Les industries agroalimentaires apparaissent donc comme un chaînon essentiel pour assurer le redéveloppement de nos exportations : les produits transformés sont extrêmement diversifiés, sont recherchés partout dans le monde, et apportent une énorme valeur ajoutée par rapport aux produits bruts ; malheureusement, on lit souvent que cette valeur ajoutée est précieusement conservée par les industriels qui se soucient peu d’en faire profiter les agriculteurs. Néanmoins, en approvisionnant les industries, ceux-ci bénéficient de débouchés supplémentaires pour leurs productions, ce qui n’est pas négligeable.
Les exportations de produits transformés nécessitent cependant une recherche permanente de l’innovation, tant dans le processus industriel que dans l’offre finale proposée aux clients potentiels. Mais dans les faits, l’action commerciale est toujours compliquée en raison :
- de réglementations obscures, voire contradictoires ;
- d’habitudes différentes des consommateurs ;
- et de la présence de nombreux concurrents.
Comme nos marchés sont éparpillés dans de nombreux pays, seules de grandes entreprises ou des regroupements (pour les unités plus modestes) sont en mesure de mobiliser les moyens financiers et humains que requièrent ces actions.

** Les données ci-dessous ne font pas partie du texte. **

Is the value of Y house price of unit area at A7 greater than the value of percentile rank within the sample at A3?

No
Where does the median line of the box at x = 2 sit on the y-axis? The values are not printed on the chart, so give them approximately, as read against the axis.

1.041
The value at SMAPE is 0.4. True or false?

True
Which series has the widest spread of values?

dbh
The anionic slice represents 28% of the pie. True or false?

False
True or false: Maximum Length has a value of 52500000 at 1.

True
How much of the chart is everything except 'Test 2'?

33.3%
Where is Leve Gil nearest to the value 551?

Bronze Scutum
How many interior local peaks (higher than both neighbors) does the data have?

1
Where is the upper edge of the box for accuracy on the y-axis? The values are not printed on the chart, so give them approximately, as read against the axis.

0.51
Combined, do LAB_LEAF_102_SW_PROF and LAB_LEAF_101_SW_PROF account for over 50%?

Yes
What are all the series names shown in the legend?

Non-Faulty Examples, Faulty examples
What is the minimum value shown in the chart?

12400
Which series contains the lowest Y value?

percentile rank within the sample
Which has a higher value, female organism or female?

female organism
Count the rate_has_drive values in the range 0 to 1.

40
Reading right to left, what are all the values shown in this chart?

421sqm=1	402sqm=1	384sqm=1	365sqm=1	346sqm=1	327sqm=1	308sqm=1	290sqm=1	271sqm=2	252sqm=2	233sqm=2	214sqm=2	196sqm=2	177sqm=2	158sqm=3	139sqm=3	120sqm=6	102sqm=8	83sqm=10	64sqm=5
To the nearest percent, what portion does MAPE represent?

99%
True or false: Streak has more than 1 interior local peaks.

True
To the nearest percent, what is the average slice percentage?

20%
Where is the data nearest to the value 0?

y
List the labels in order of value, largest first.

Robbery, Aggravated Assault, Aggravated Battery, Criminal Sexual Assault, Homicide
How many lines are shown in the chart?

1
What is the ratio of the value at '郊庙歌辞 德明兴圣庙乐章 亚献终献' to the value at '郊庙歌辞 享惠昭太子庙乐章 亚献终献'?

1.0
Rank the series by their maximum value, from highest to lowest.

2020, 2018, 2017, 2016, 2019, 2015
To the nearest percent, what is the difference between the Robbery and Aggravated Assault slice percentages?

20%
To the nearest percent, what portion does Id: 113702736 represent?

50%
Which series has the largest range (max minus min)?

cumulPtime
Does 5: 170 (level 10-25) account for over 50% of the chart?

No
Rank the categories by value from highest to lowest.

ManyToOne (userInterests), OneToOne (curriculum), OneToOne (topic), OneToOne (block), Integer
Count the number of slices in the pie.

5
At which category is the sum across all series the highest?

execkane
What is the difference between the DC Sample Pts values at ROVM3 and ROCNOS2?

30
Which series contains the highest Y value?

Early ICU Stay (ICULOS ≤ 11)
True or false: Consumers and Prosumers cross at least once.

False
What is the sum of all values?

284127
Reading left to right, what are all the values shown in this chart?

Il faut bien avouer que malgré la qualité des produits proposés, de leur grande diversité et de l’excellente image de la cuisine française dans le monde, les résultats semblent toujours trop modestes. Il est donc nécessaire que les entreprises – qui en ont les moyens financiers – multiplient les actions commerciales d’envergure. C’est d’autant plus urgent qu’il faut s’attendre au renforcement des barrières douanières que nombre de pays se préparent à mettre en place ; elles constitueront pour les exportateurs un frein évident, qu’il conviendra d’intégrer dans leurs stratégies.